_PROBLEMS TO SOLVE_
1. In the forum thread on software testing, which book does ajv say describes the development process in Redmond well?
2. Reproduce the listing from the line with "alertonline.nl" to the line with "Ağustos 7, 2026", including both of those lines. Leave the pictures out.

_EXERCISE TEXT_
_ _ _ _ _ _ _
But in the case of many orpaned projects, there's no one
to
submit
a patch to, let alone get it fixed for the next person who needs the
same bug fixed.
It seems that the distributions have by necessity stepped
into
this
gap. Patches go to them, and if a project is orhaned, they stay there. I
do wish there was more cross-distribution communication of patches to
orphaned projects.
I cannot disagree with the concluding
paragraph of your article. I write regression tests -- and so should all
free software authors. But I find you have very few actual facts to
stand on in
the rest of it.
6504 -- whoops, posted 29 Mar 2000 at 06:35 UTC by joey »
(Master)
I somehow confused the article's bug counts for mozilla and microsoft.
Oops! My point still stands, I'm just 1/10th of the way there now. :-)
Not disagreeing, posted 29 Mar 2000 at 07:07 UTC by ajv »
(Master)
Joey,
I did mention in my article that we are all users of dogfood and
this
does work torwards the testing of the products we develop (ESR's shallow
bug principle), but it's not the same as doing formal testing before
shipping it out the door. The thing that still amazes me is the quality
of the stuff that gets plonked on to your average distribution. The
quality is simply not due to formal testing as it does not occur. It's
due to something else, and I think you missed my point, or maybe I
didn't express myself properly. (Probably the latter).
The development process in Redmond is well documented elsewhere
(Showstopper describes the process well, I feel) and by various MS types
that I meet during the course of the work I do for a living. At one
stage, there were competing teams to produce the next iteration of
certain products. That no longer happens, but the high developer-tester
ratio remains. I do not know exact developer numbers at Redmond, but I
would believe that the 5300 figure you quote as being too low; Windows
2000 alone would thus have more than half of the total number of
estimated developers. But the number issue is tangental and not the
point of my article.
I was aiming to show that no one really knows the bug count for an
entire distribution because no one is testing properly. So everytime
someone says that Linux is better because we don't have 63,000 bugs is
simply wrong, because no one knows what the bug count is. Linux
anecdotally is more stable, and seems to be of higher quality. but why?
_ _ _ _ _ _ _
_DATA SUPPLIED_
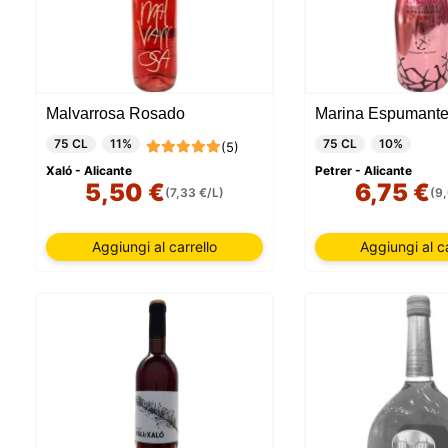
Malvarrosa Rosado
Marina Espumante
75 CL
11%
75 CL
10%
(5)
Xaló - Alicante
Petrer - Alicante
5,50 €
6,75 €
(7,33 €/L)
(9
Aggiungi al carrello
Aggiungi al ca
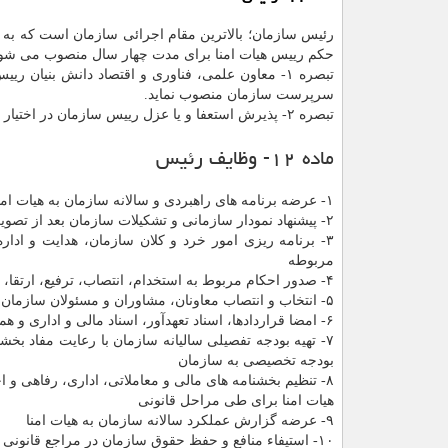
رئیس سازمان؛ بالاترین مقام اجرائی سازمان است که به پی
حکم رییس هیات امنا برای مدت چهار سال منصوب می شود
تبصره ۱- معاون علمی، فناوری و اقتصاد دانش بنیا
سرپرست سازمان منصوب نماید.
تبصره ۲- پذیرش استعفا و یا عزل رییس سازمان در اختیار معاون علمی، فناوری و اقتصاد دانش بنیان رییس جمهور خواهد بود.
ماده ۱۲- وظایف رئیس
۱- عرضه برنامه های راهبردی و سالانه سازمان به هیات امنا
۲- پیشنهاد نمودار سازمانی و تشکیلات سازمان بعد از تصویب هیات امنا به سازمان اداری و استخدامی کشور برای تأیید و طی مراحل قانونی
۳- برنامه ریزی امور خرد و کلان سازمان، هدایت و ادا
مربوطه
۴- صدور احکام مربوط به استخدام، انتصاب، ترفیع، ارتقا، ماموریت، اخراج و… کارکنان سازمان در قالب قوانین و مقررات مربوطه
۵- انتخاب و انتصاب معاونان، مشاوران و مسئولان سازمان برمبنای نمودار سازمانی و تشکیلات مصوب سازمان و عزل آنان
۶- امضا قراردادها، اسناد تعهدآور، اسناد مالی و اداری و همین طور مکاتبات سازمان در قالب ضوابط و مقررات مربوطه
۷- تهیه بودجه تفصیلی سالیانه سازمان با رعایت مفاد بخ
بودجه تخصیصی به سازمان
۸- تنظیم بخشنامه های مالی و معاملاتی، اداری، رفاهی و 
هیات امنا برای طی مراحل قانونی
۹- عرضه گزارش عملکرد سالانه سازمان به هیات امنا
۱۰- استیفاء منافع و حفظ حقوق سازمان در مراجع قانونی (اعم از قضائی، اجرایی، اداری و…) به نمایندگی از سازمان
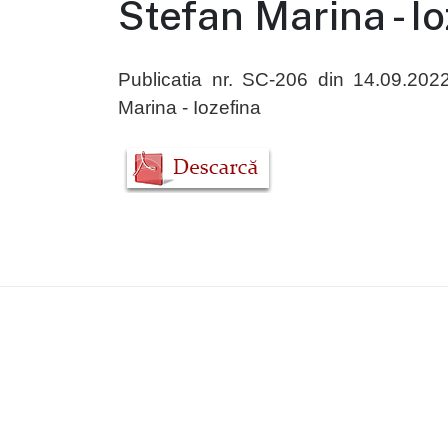
Stefan Marina - I
Publicatia nr. SC-206 din 14.09.2022
Marina - Iozefina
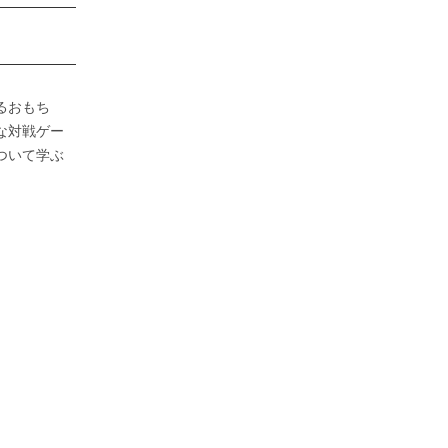
るおもち
な対戦ゲー
ついて学ぶ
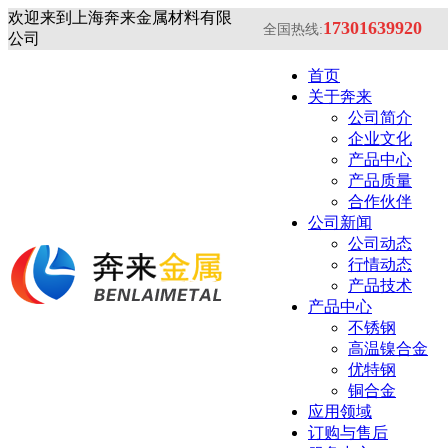
欢迎来到上海奔来金属材料有限
17301639920
全国热线:
公司
首页
关于奔来
公司简介
企业文化
产品中心
产品质量
合作伙伴
公司新闻
公司动态
行情动态
产品技术
产品中心
不锈钢
高温镍合金
优特钢
铜合金
应用领域
订购与售后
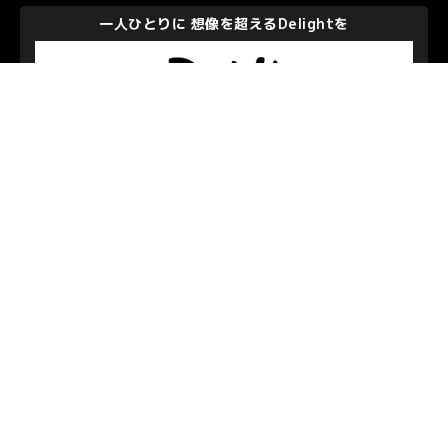
一人ひとりに 想像を超えるDelightを
株式会社ディー・エヌ・エー
私たちを支えて下さるパートナーのみなさま
お問い合わせ
/
プライバシーポリシー
© S.C.SAGAMIHARA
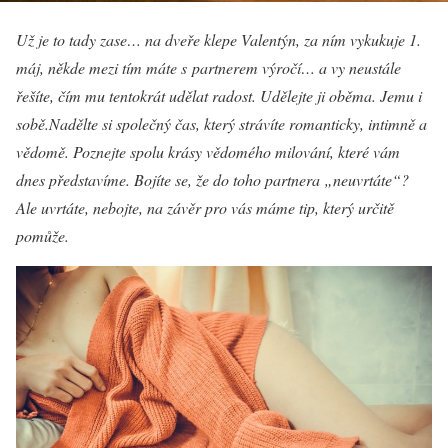
Už je to tady zase… na dveře klepe Valentýn, za ním vykukuje 1.
máj, někde mezi tím máte s partnerem výročí… a vy neustále
řešíte, čím mu tentokrát udělat radost. Udělejte ji oběma. Jemu i
sobě.Nadělte si společný čas, který strávíte romanticky, intimně a
vědomě. Poznejte spolu krásy vědomého milování, které vám
dnes představíme. Bojíte se, že do toho partnera „neuvrtáte“?
Ale uvrtáte, nebojte, na závěr pro vás máme tip, který určitě
pomůže.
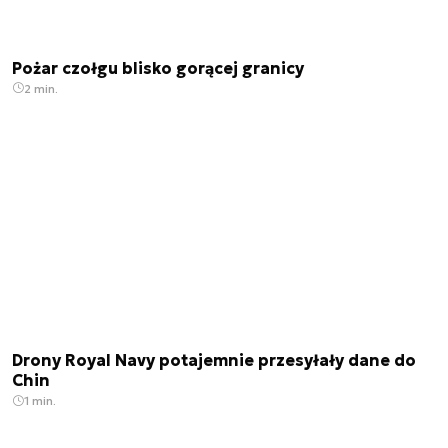
Pożar czołgu blisko gorącej granicy
2 min.
Drony Royal Navy potajemnie przesyłały dane do
Chin
1 min.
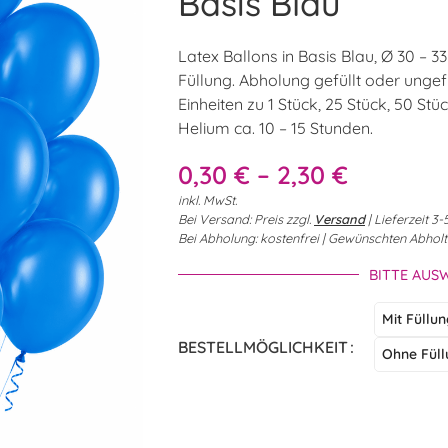
Basis Blau
Latex Ballons in Basis Blau, Ø 30 – 3
Füllung. Abholung gefüllt oder ungefü
Einheiten zu 1 Stück, 25 Stück, 50 St
Helium ca. 10 – 15 Stunden.
0,30
€
–
2,30
€
inkl. MwSt.
Bei Versand: Preis zzgl.
Versand
| Lieferzeit 
Bei Abholung: kostenfrei | Gewünschten Abhol
BITTE AUS
Mit Füllu
BESTELLMÖGLICHKEIT
Ohne Füll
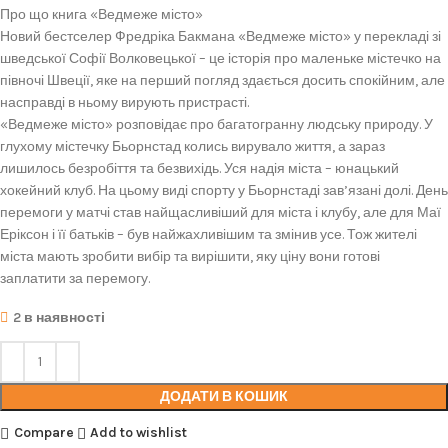
Про що книга «Ведмеже місто»
Новий бестселер Фредріка Бакмана «Ведмеже місто» у перекладі зі
шведської Софії Волковецької – це історія про маленьке містечко на
півночі Швеції, яке на перший погляд здається досить спокійним, але
насправді в ньому вирують пристрасті.
«Ведмеже місто» розповідає про багатогранну людську природу. У
глухому містечку Бьорнстад колись вирувало життя, а зараз
лишилось безробіття та безвихідь. Уся надія міста – юнацький
хокейний клуб. На цьому виді спорту у Бьорнстаді зав’язані долі. День
перемоги у матчі став найщасливіший для міста і клубу, але для Маї
Еріксон і її батьків – був найжахливішим та змінив усе. Тож жителі
міста мають зробити вибір та вирішити, яку ціну вони готові
заплатити за перемогу.
2 в наявності
ДОДАТИ В КОШИК
Compare
Add to wishlist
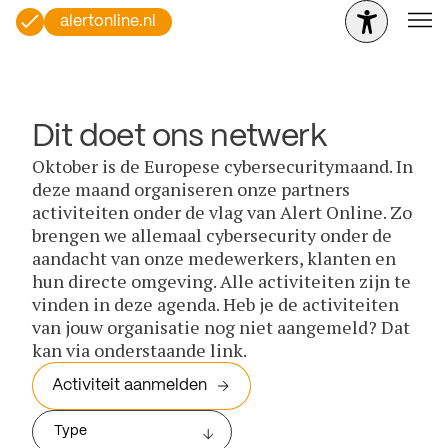
alertonline.nl
Dit doet ons netwerk
Oktober is de Europese cybersecuritymaand. In
deze maand organiseren onze partners
activiteiten onder de vlag van Alert Online. Zo
brengen we allemaal cybersecurity onder de
aandacht van onze medewerkers, klanten en
hun directe omgeving. Alle activiteiten zijn te
vinden in deze agenda. Heb je de activiteiten
van jouw organisatie nog niet aangemeld? Dat
kan via onderstaande link.
Activiteit aanmelden
Type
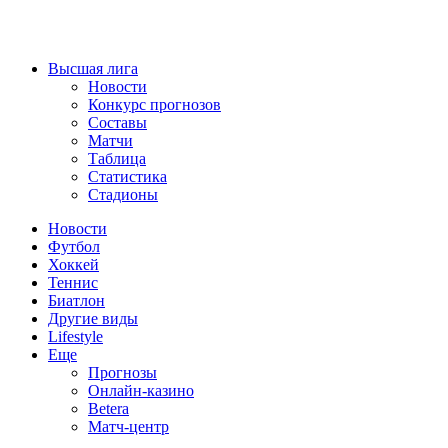
Высшая лига
Новости
Конкурс прогнозов
Составы
Матчи
Таблица
Статистика
Стадионы
Новости
Футбол
Хоккей
Теннис
Биатлон
Другие виды
Lifestyle
Еще
Прогнозы
Онлайн-казино
Betera
Матч-центр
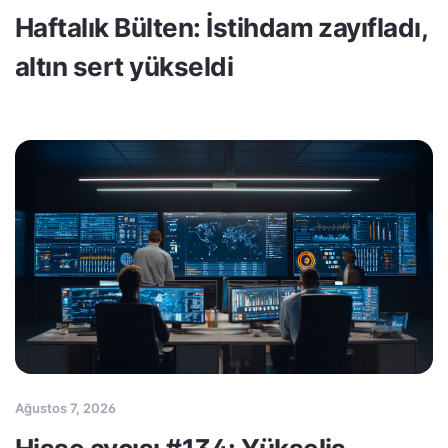
Haftalık Bülten: İstihdam zayıfladı,
altın sert yükseldi
Ağustos 7, 2026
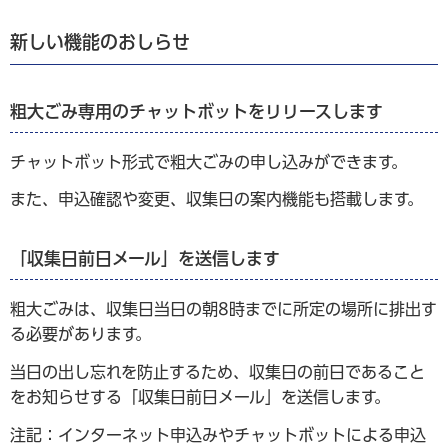
新しい機能のおしらせ
粗大ごみ専用のチャットボットをリリースします
チャットボット形式で粗大ごみの申し込みができます。
また、申込確認や変更、収集日の案内機能も搭載します。
「収集日前日メール」を送信します
粗大ごみは、収集日当日の朝8時までに所定の場所に排出す
る必要があります。
当日の出し忘れを防止するため、収集日の前日であること
をお知らせする「収集日前日メール」を送信します。
注記：インターネット申込みやチャットボットによる申込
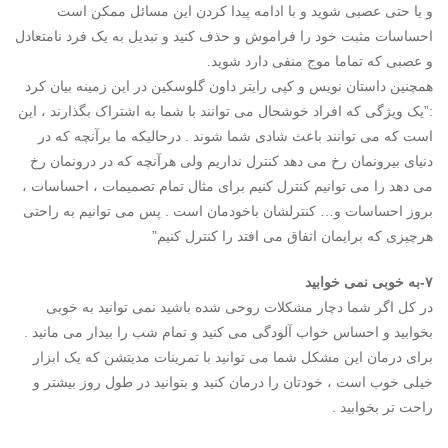
و یا حتی عصبی شوید و با ادامه پیدا کردن این مسائل ممکن است
احساسات مثبت خود را فراموش و حذف کنید و تبدیل به یک فرد نامتعادل
و عصبی که تماما موج منفی دارد شوید.
همچنین داستان نویس و کپی رایتر داون گلوسکین در این زمینه بیان کرد
:”یک ویژگی که افراد خوشحال می توانند با شما به اشتراک بگذارند ، این
است که می توانند باعث شادی شما شوند . درحالیکه ما برآنچه که در
دنیای بیرونمان رخ می دهد کنترل نداریم ولی هرآنچه که در درونمان رخ
می دهد را می توانیم کنترل کنیم برای مثال تمام تصمیمات ، احساسات ،
بروز احساسات و… کنترلشان باخودمان است . پس می توانیم به راحتی
هرچیزی که برایمان اتفاق می افتد را کنترل کنیم”
۷-به خوبی نمی خوابید
در کل اگر شما دچار مشکلات روحی شده باشید نمی توانید به خوبی
بخوابید و احساس خواب آلودگی می کنید و تمام شب را بیدار می مانید .
برای درمان این مشکل شما می توانید با تمرینات مدیتشن که یک ابزار
خیلی خوب است ، خودتان را درمان کنید و بتوانید در طول روز بیشتر و
راحت تر بخوابید .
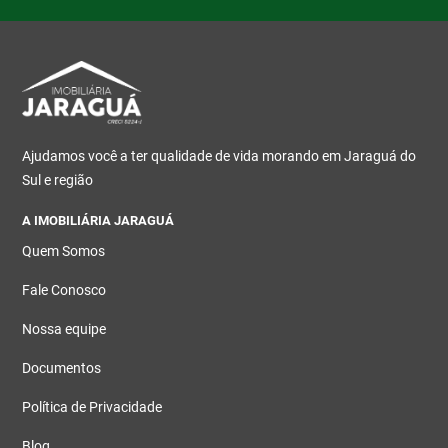
Ajudamos você a ter qualidade de vida morando em Jaraguá do
Sul e região
A IMOBILIÁRIA JARAGUÁ
Quem Somos
Fale Conosco
Nossa equipe
Documentos
Política de Privacidade
Blog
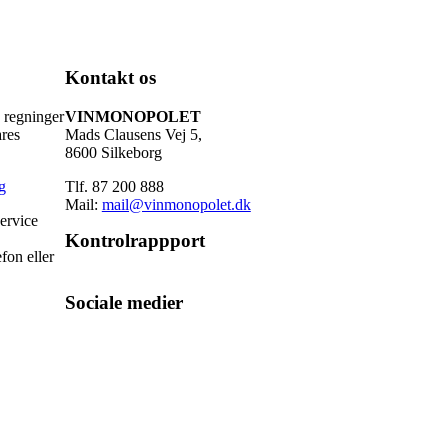
Kontakt os
 regninger
VINMONOPOLET
ares
Mads Clausens Vej 5,
8600 Silkeborg
g
Tlf. 87 200 888
Mail:
mail@vinmonopolet.dk
ervice
Kontrolrappport
fon eller
Sociale medier
Facebook
Instagram
Brdr. D's Vinhandel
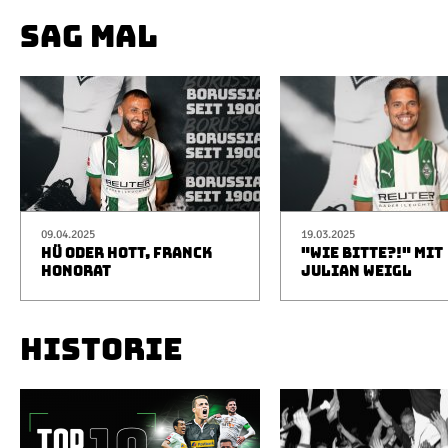
SAG MAL
09.04.2025
19.03.2025
HÜ ODER HOTT, FRANCK
"WIE BITTE?!" MIT
HONORAT
JULIAN WEIGL
HISTORIE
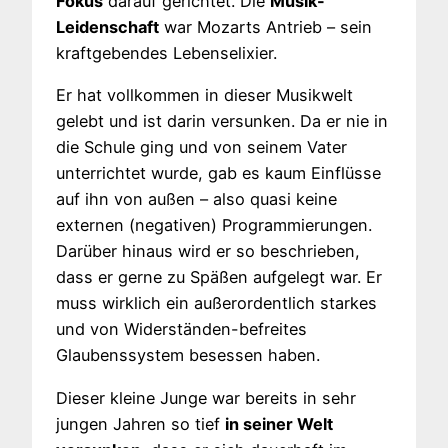
Fokus
darauf gerichtet. Die
Musik-
Leidenschaft
war Mozarts Antrieb – sein
kraftgebendes Lebenselixier.
Er hat vollkommen in dieser Musikwelt
gelebt und ist darin versunken. Da er nie in
die Schule ging und von seinem Vater
unterrichtet wurde, gab es kaum Einflüsse
auf ihn von außen – also quasi keine
externen (negativen) Programmierungen.
Darüber hinaus wird er so beschrieben,
dass er gerne zu Späßen aufgelegt war. Er
muss wirklich ein außerordentlich starkes
und von Widerständen-befreites
Glaubenssystem besessen haben.
Dieser kleine Junge war bereits in sehr
jungen Jahren so tief
in seiner Welt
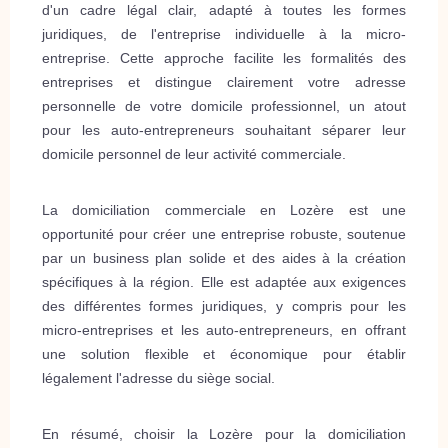
d'un cadre légal clair, adapté à toutes les formes
juridiques, de l'entreprise individuelle à la micro-
entreprise. Cette approche facilite les formalités des
entreprises et distingue clairement votre adresse
personnelle de votre domicile professionnel, un atout
pour les auto-entrepreneurs souhaitant séparer leur
domicile personnel de leur activité commerciale.
La domiciliation commerciale en Lozère est une
opportunité pour créer une entreprise robuste, soutenue
par un business plan solide et des aides à la création
spécifiques à la région. Elle est adaptée aux exigences
des différentes formes juridiques, y compris pour les
micro-entreprises et les auto-entrepreneurs, en offrant
une solution flexible et économique pour établir
légalement l'adresse du siège social.
En résumé, choisir la Lozère pour la domiciliation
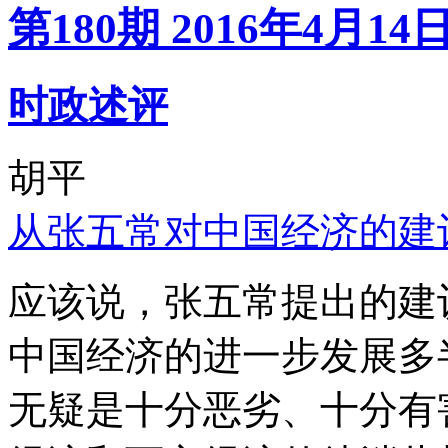
第180期 2016年4月14
时政述评
胡平
从张五常对中国经济的建
应该说，张五常提出的建
中国经济的进一步发展多
无疑是十分恶劣、十分有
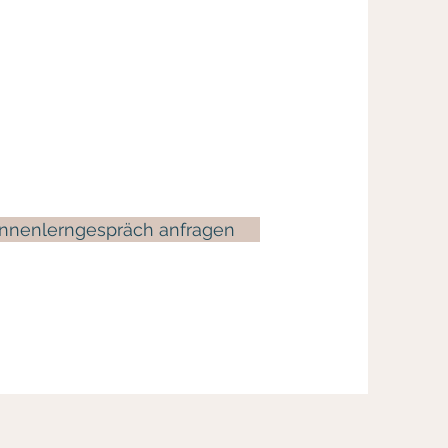
nnenlerngespräch anfragen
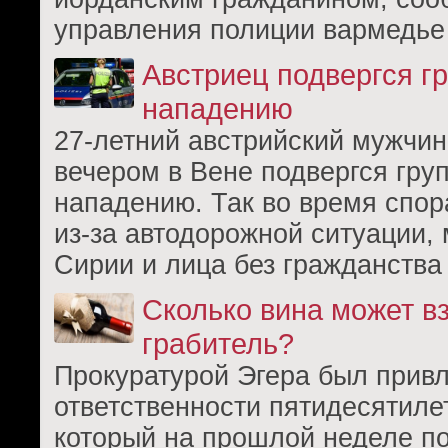
управления полиции вармедье
Австриец подвергся г
нападению
27-летний австрийский мужчин
вечером в Вене подвергся гру
нападению. Так во время спор
из-за автодорожной ситуации, 
Сирии и лица без гражданства
Сколько вина может вз
грабитель?
Прокуратурой Эгера был привл
ответственности пятидесятиле
который на прошлой неделе п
_ _ _ _ _ _ _
_SOLUTIONS TO THE PROBLEMS_
1. Showstopper

2.
alertonline.nl
Dit doet ons netwerk
Oktober is de Europese cybersecuritymaand. In
deze maand organiseren onze partners
activiteiten onder de vlag van Alert Online. Zo
brengen we allemaal cybersecurity onder de
aandacht van onze medewerkers, klanten en
hun directe omgeving. Alle activiteiten zijn te
vinden in deze agenda. Heb je de activiteiten
van jouw organisatie nog niet aangemeld? Dat
kan via onderstaande link.
Activiteit aanmelden
Type
Высшая лига
Новости
Конкурс прогнозов
Составы
Матчи
Таблица
Статистика
Стадионы
Новости
Футбол
Хоккей
Теннис
Биатлон
Другие виды
Lifestyle
Еще
Прогнозы
Онлайн-казино
Betera
Матч-центр
Haftalık Bülten: İstihdam zayıfladı,
altın sert yükseldi
Ağustos 7, 2026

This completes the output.